Crafting a Brand-Forward
Experience

VISUAL DESIGN

DESIGN SYSTEMS

CONTENT DESIGN

Set Design

As a video-centric product, set design played a crucial role in ensuring cohesive visual design.  Bucking the industry trend of bright minimalist sets, we leaned into Y7’s signature darker, candlelit aesthetic to differentiate ourselves.  I was inspired by gritty urban elements that drew from the brand's Brooklyn roots.

The result featured talent framed in front of a blacked-out garage door and brick wall, accented by candles and stacked black speakers. We used a gobo projector to display Y7's logomark on the door, which could quickly be swapped out for brand partnerships.

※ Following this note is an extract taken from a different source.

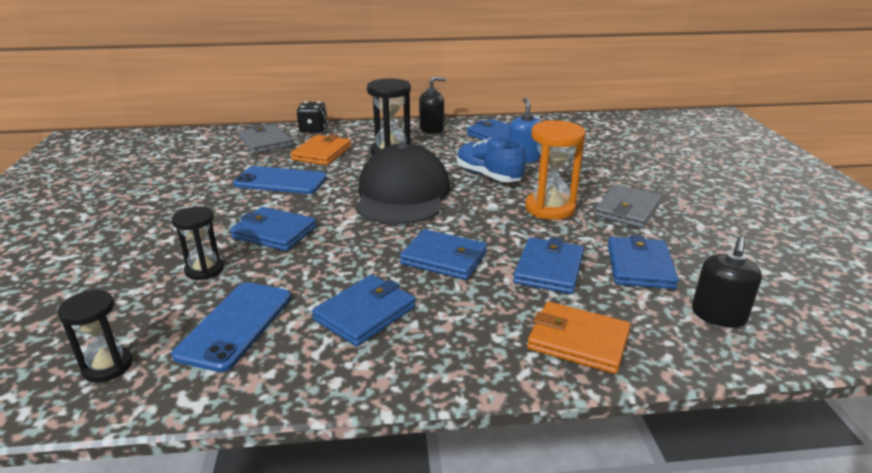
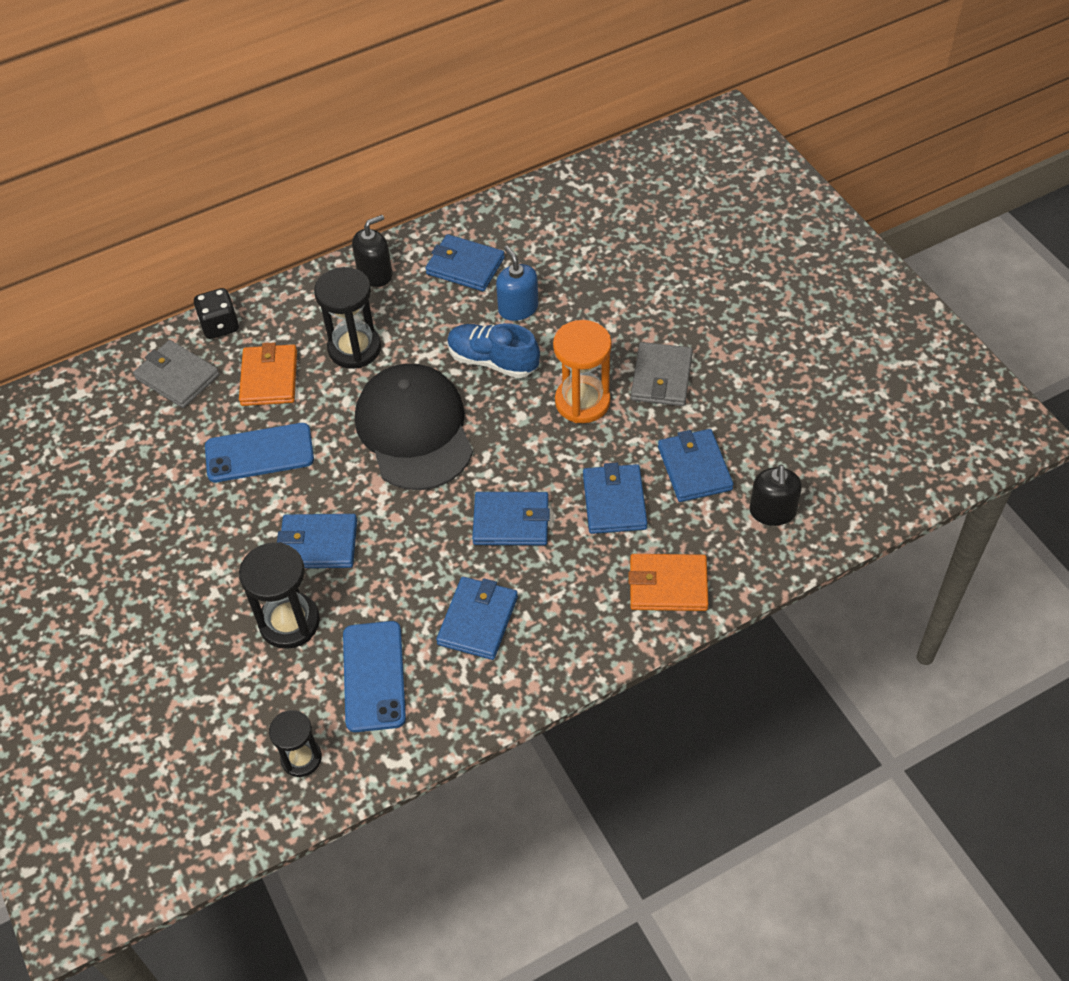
camera: 20 degrees left, 25 degrees up
black hourglass [172,206,224,280] -> black hourglass [239,542,320,649], size x1.59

Lastly, I introduced a secondary camera angle, allowing us to bookend classes with a more intimate close-up shot—mimicking the feeling of sitting beside the instructor in a private session.

Improving Acquisition
+ Activation

GROWTH DESIGN

CONTENT DESIGN

VISUAL DESIGN

Landing Page

To promote our redesigned product, I had to develop a consistent visual and verbal identity that resonated with our dual personas: cross-selling studio clients, and attracting at-home yogis.

After brainstorming messaging and conducting user interviews, I landed on the primary tagline "The Internet's Sweatiest Yoga"—paired with vivid, sweat-dripping imagery—to stake a defensible claim in our targeted niche.

A key differentiator to Y7's SVOD offering versus native digital platforms was offering not just yoga, but the experience of a cult brick-and-mortar brand.   I emphasized this social proof heavily in product marketing materials, which analytics showed carried more weight than our new music integration (which was viewed as table stakes by users, rather than a point of differentiation).

Subscriber Onboarding

One key post-launch content design initiative was the rebranding of our 14-day free trial into a yoga challenge.  This attempted to solve for D7/D14 retention and increase free-to-paid conversion rates through dripping a curated content journey, rather than relying on discovery alone.  I closely collaborated with our digital programming lead to analyze our best-performing content and curate a comprehensive snapshot of our content for trial users.